Hi Juzhe,
on 2023/4/12 21:22, 钟居哲 wrote:
> Thanks Kewen.
>
> It seems that this proposal WHILE_LEN can help s390 when using --param
> vect-partial-vector-usage=2 compile option.
>
Yeah, IMHO, the previous sequence vs. the proposed sequence are like:
int
foo (int *__restrict a, int *__restrict b, int n)
{
if (n <= 0)
return 0;
int iv = 0;
int len = MIN (n, 16);
int sum = 0;
do
{
sum += a[len] + b[len];
iv += 16;
int n1 = MIN (n, iv); // line A
int n2 = n - n1;
len = MIN (n2, 16);
}
while (n > iv);
return sum;
}
vs.
int
foo (int *__restrict a, int *__restrict b, int n)
{
if (n <= 0)
return 0;
int len;
int sum = 0;
do
{
len = MIN (n, 16);
sum += a[len] + b[len];
n -= len;
}
while (n > 0);
return sum;
}
it at least saves one MIN (at line A) and one length preparation in the
last iteration (it's useless since loop ends). But I think the concern
that this proposed IV isn't recognized as simple iv may stay. I tried
to compile the above source files on Power, the former can adopt doloop
optimization but the latter fails to.
> Would you mind apply this patch && support WHILE_LEN in s390 backend and test
> it to see the overal benefits for s390
> as well as the correctness of this sequence ?

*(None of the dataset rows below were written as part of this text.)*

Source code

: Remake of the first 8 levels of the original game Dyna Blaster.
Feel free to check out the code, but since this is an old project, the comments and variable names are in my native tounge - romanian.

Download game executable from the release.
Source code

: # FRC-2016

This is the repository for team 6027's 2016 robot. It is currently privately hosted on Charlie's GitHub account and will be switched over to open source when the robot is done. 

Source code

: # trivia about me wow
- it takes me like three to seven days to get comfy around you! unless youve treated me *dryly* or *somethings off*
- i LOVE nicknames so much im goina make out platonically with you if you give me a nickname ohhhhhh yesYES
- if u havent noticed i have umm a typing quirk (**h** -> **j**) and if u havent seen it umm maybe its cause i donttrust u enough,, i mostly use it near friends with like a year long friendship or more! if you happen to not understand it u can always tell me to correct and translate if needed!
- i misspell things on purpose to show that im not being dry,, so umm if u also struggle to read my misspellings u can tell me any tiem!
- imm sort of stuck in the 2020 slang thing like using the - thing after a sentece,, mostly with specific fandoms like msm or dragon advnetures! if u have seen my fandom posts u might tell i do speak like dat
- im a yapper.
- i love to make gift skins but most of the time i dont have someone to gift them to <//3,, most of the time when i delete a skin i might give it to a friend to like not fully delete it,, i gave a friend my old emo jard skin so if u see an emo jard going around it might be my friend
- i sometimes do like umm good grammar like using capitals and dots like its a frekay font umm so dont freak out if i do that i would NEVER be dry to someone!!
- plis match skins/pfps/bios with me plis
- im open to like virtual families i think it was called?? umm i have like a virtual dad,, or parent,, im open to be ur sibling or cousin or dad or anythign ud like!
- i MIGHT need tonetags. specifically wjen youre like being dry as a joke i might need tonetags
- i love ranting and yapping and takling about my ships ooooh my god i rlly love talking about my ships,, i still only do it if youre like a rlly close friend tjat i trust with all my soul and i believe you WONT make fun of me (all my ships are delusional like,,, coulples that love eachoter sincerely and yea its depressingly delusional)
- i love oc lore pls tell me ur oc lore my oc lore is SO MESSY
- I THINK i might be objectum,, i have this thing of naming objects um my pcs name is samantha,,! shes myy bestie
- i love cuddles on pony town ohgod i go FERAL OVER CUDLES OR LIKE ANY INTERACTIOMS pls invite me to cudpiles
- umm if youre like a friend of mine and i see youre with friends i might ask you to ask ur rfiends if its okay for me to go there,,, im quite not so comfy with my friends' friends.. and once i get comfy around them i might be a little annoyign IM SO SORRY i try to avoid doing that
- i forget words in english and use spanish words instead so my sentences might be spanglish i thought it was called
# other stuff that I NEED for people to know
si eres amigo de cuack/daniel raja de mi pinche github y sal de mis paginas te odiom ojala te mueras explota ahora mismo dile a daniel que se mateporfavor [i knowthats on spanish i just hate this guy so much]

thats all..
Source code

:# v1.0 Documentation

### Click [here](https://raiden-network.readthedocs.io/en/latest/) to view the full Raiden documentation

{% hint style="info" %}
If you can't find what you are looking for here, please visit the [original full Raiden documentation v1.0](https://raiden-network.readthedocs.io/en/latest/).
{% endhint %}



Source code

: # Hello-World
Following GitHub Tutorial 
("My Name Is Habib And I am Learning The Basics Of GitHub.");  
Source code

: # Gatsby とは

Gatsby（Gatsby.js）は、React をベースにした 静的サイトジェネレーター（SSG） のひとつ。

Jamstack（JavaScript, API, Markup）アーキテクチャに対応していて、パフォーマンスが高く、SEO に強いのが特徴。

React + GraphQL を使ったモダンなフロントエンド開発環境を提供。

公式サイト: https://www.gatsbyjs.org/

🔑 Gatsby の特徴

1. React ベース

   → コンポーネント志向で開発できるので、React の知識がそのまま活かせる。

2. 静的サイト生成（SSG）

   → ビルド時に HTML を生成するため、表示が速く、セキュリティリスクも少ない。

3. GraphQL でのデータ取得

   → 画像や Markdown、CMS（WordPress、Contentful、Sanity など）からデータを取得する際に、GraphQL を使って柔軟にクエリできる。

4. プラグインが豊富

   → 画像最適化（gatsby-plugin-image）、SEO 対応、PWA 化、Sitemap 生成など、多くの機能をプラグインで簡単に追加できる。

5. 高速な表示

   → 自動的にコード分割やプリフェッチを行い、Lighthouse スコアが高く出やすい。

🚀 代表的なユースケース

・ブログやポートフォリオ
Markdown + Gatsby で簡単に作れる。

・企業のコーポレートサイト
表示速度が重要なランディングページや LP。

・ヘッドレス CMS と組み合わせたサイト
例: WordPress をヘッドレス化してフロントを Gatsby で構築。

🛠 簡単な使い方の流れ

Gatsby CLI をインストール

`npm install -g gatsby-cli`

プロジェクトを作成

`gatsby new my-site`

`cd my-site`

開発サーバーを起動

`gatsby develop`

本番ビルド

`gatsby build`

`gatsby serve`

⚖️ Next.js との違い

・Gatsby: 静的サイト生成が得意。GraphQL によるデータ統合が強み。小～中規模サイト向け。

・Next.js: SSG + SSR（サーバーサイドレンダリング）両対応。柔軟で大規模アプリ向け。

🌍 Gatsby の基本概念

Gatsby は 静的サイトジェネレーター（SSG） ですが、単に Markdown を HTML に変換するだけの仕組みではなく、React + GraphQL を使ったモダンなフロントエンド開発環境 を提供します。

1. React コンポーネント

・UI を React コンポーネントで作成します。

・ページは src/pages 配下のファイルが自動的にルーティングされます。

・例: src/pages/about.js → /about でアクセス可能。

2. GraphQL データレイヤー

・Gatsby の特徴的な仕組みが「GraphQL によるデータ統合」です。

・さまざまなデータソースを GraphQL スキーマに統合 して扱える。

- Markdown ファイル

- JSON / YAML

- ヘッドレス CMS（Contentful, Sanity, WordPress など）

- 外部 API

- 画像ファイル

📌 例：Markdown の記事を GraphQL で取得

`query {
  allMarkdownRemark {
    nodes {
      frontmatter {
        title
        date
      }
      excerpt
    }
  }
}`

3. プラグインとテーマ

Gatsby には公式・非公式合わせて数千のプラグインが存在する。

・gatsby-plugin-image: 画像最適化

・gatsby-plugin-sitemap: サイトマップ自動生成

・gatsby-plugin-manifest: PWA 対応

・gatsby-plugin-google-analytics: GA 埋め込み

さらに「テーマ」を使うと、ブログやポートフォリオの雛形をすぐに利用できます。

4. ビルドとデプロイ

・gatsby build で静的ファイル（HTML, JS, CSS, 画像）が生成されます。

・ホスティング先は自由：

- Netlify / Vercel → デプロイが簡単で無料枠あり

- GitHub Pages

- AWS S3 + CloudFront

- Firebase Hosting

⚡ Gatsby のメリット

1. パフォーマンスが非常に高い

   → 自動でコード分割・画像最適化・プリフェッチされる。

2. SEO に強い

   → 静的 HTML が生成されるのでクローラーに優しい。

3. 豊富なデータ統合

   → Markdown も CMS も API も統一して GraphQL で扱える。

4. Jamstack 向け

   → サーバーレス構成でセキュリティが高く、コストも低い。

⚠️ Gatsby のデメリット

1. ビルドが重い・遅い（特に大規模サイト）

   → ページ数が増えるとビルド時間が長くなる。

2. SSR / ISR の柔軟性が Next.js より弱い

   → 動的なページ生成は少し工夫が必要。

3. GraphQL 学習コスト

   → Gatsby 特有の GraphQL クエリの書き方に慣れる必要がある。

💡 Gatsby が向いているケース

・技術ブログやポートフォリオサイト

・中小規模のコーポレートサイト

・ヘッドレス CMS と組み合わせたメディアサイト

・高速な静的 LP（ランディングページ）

Sure, if all of you think this approach and this revision is good enough to go
forward for this kind of evaluation,
I'm happy to give it a shot, but only for rs6000. ;-) I noticed that there are
some discussions on withdrawing this
WHILE_LEN by using MIN_EXPR instead, I'll stay tuned.
btw, now we only adopt vector with length on the epilogues rather than the main
vectorized loops, because of the
non-trivial extra costs for length preparation than just using the normal
vector load/store (all lanes), so we don't
care about the performance with --param vect-partial-vector-usage=2 much. Even
if this new proposal can optimize
the length preparation for --param vect-partial-vector-usage=2, the extra costs
for length preparation is still
unavoidable (MIN, shifting, one more GPR used), we would still stay with
default --param vect-partial-vector-usage=1
(which can't benefit from this new proposal).
BR,
Kewen